Thanks Eldermike, I'll give that a try. I need to pick up some more arrows anyhow. My Abbott is a "D" style longbow with very shallow center cut and nearly a broom handle. Does any of this have any effect on how to hold and shoot the bow? Good pic Steve, where were you? What wooden arrows do you use with your bow?


----------



## steve morley (Dec 24, 2005)

Lanny said:


> Good pic Steve, where were you? What wooden arrows do you use with your bow?


Lanny it was the Fita 3D world champs in Italy from last month, short range 3D (33 yards). The target distances wern't hard but a lot of pressure to shoot thoses 10's and with elimination rounds added, Tv and public watching made it even more pressured, it was first Fita international for me and considering I normally shoot longer Field rounds it was kind of an unexpected but pleasing result.

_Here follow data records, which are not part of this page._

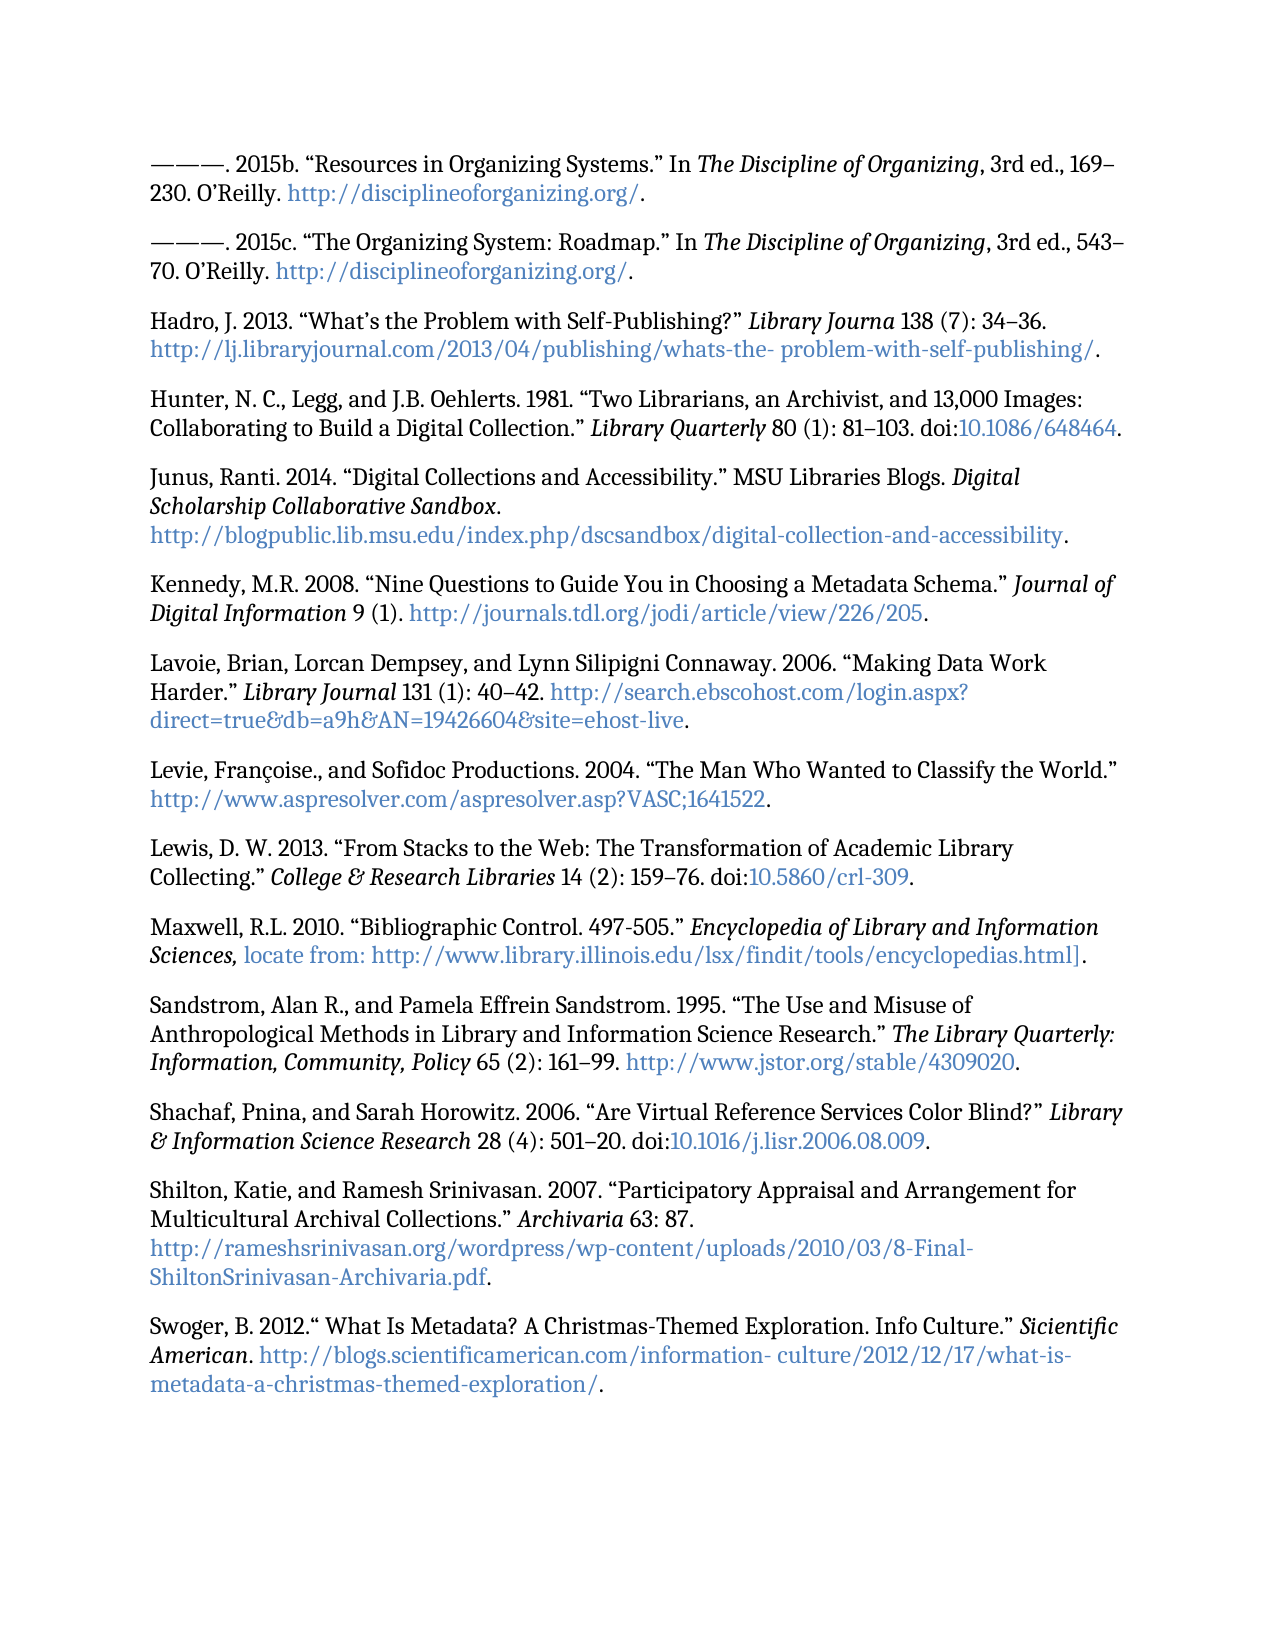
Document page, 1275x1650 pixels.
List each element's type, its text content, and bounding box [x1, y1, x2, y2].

text Swoger, B. 2012.“ What Is Metadata? A Christmas-Themed Exploration. Info Culture.” Sicientific American. http://blogs.scientificamerican.com/information- culture/2012/12/17/what-is-metadata-a-christmas-themed-exploration/. [150, 1312, 1125, 1398]
text Levie, Françoise., and Sofidoc Productions. 2004. “The Man Who Wanted to Classify the World.” http://www.aspresolver.com/aspresolver.asp?VASC;1641522. [150, 756, 1125, 813]
text Maxwell, R.L. 2010. “Bibliographic Control. 497-505.” Encyclopedia of Library and Information Sciences, locate from: http://www.library.illinois.edu/lsx/findit/tools/encyclopedias.html]. [150, 912, 1125, 970]
text Lewis, D. W. 2013. “From Stacks to the Web: The Transformation of Academic Library Collecting.” College & Research Libraries 14 (2): 159–76. doi:10.5860/crl-309. [150, 834, 1125, 892]
text ———. 2015b. “Resources in Organizing Systems.” In The Discipline of Organizing, 3rd ed., 169–230. O’Reilly. http://disciplineoforganizing.org/. [150, 150, 1125, 207]
text Junus, Ranti. 2014. “Digital Collections and Accessibility.” MSU Libraries Blogs. Digital Scholarship Collaborative Sandbox. http://blogpublic.lib.msu.edu/index.php/dscsandbox/digital-collection-and-accessibility. [150, 463, 1125, 549]
text ———. 2015c. “The Organizing System: Roadmap.” In The Discipline of Organizing, 3rd ed., 543–70. O’Reilly. http://disciplineoforganizing.org/. [150, 228, 1125, 286]
text Sandstrom, Alan R., and Pamela Effrein Sandstrom. 1995. “The Use and Misuse of Anthropological Methods in Library and Information Science Research.” The Library Quarterly: Information, Community, Policy 65 (2): 161–99. http://www.jstor.org/stable/4309020. [150, 991, 1125, 1077]
text Lavoie, Brian, Lorcan Dempsey, and Lynn Silipigni Connaway. 2006. “Making Data Work Harder.” Library Journal 131 (1): 40–42. http://search.ebscohost.com/login.aspx?direct=true&db=a9h&AN=19426604&site=ehost-live. [150, 649, 1125, 735]
text Shachaf, Pnina, and Sarah Horowitz. 2006. “Are Virtual Reference Services Color Blind?” Library & Information Science Research 28 (4): 501–20. doi:10.1016/j.lisr.2006.08.009. [150, 1098, 1125, 1155]
text Hadro, J. 2013. “What’s the Problem with Self-Publishing?” Library Journa 138 (7): 34–36. http://lj.libraryjournal.com/2013/04/publishing/whats-the- problem-with-self-publishing/. [150, 307, 1125, 364]
text Kennedy, M.R. 2008. “Nine Questions to Guide You in Choosing a Metadata Schema.” Journal of Digital Information 9 (1). http://journals.tdl.org/jodi/article/view/226/205. [150, 570, 1125, 628]
text Hunter, N. C., Legg, and J.B. Oehlerts. 1981. “Two Librarians, an Archivist, and 13,000 Images: Collaborating to Build a Digital Collection.” Library Quarterly 80 (1): 81–103. doi:10.1086/648464. [150, 385, 1125, 442]
text Shilton, Katie, and Ramesh Srinivasan. 2007. “Participatory Appraisal and Arrangement for Multicultural Archival Collections.” Archivaria 63: 87. http://rameshsrinivasan.org/wordpress/wp-content/uploads/2010/03/8-Final-ShiltonSrinivasan-Archivaria.pdf. [150, 1176, 1125, 1291]
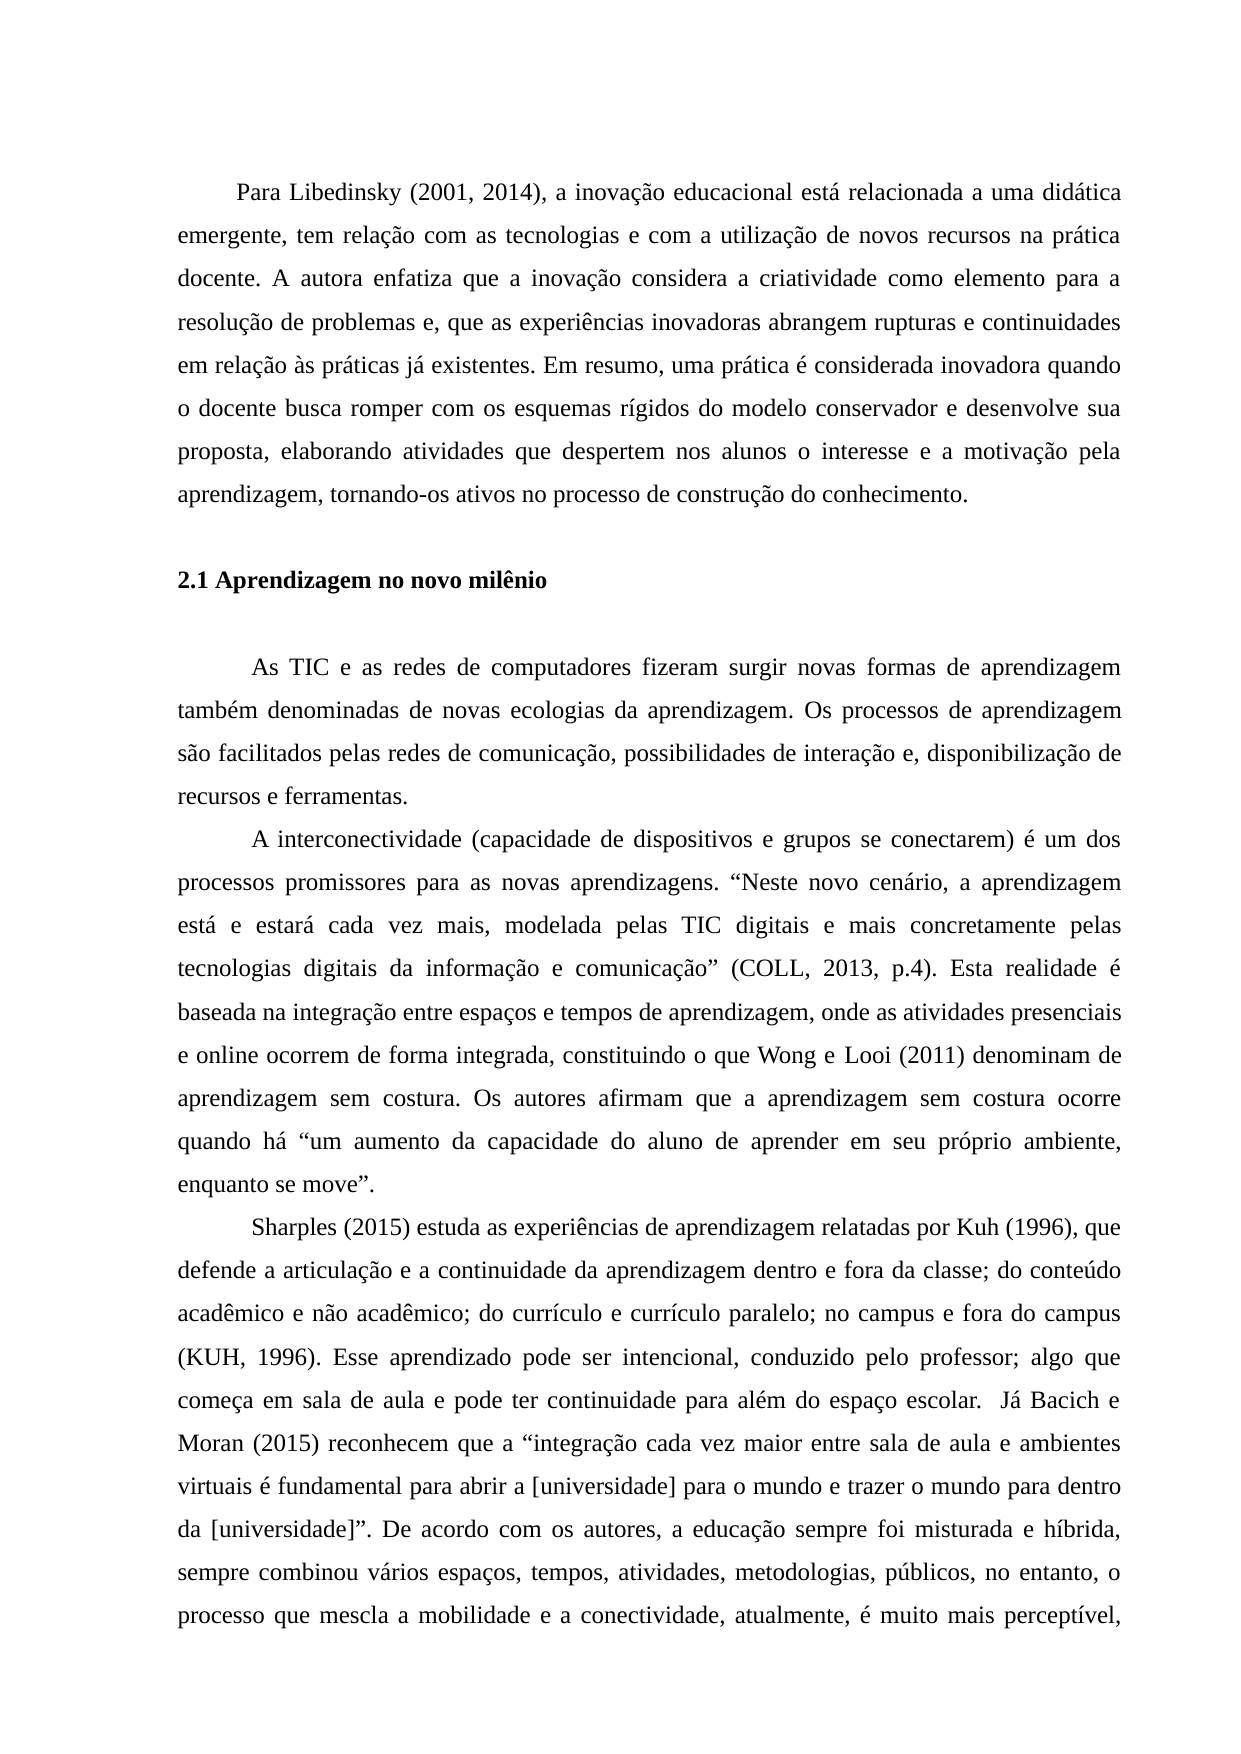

Arrows used are my own made 11/32 POC's, 4" parabolic fletch, 125g points with around 450g finished weight (arrows have to be top quality to shoot long range). The Bow was 5 weeks old (my 3rd from that Bowyer) took a little working out as it shoots much flatter than any of his previous Bows, short range being the most difficult to get a feel for.

The Longbow your using will need to be heeled with the palm of the hand a little more than normal, a lot of people prefer these more simple locator handles as it feels easier to get a repeatable hand position. One of the best things you can do is get MBB3 and watch Rod's and my good friend Larry Yien's section, both of their form is very strong and the kind of form you need to work towards to be able shoot long range well.


----------



## Raider2000 (Oct 21, 2003)

As soon as Hunting season is over I'll continue my target training for longer distance by incorporating the point of aim technique since with the heavy arrows that I shoot & my Anchor point is the thumb against the back of the jaw bone & pointer against my Eye tooth my point of aim is around 40ish yards.

A new concept for me since I've never used this type of aiming technique before this year for Field shots.


----------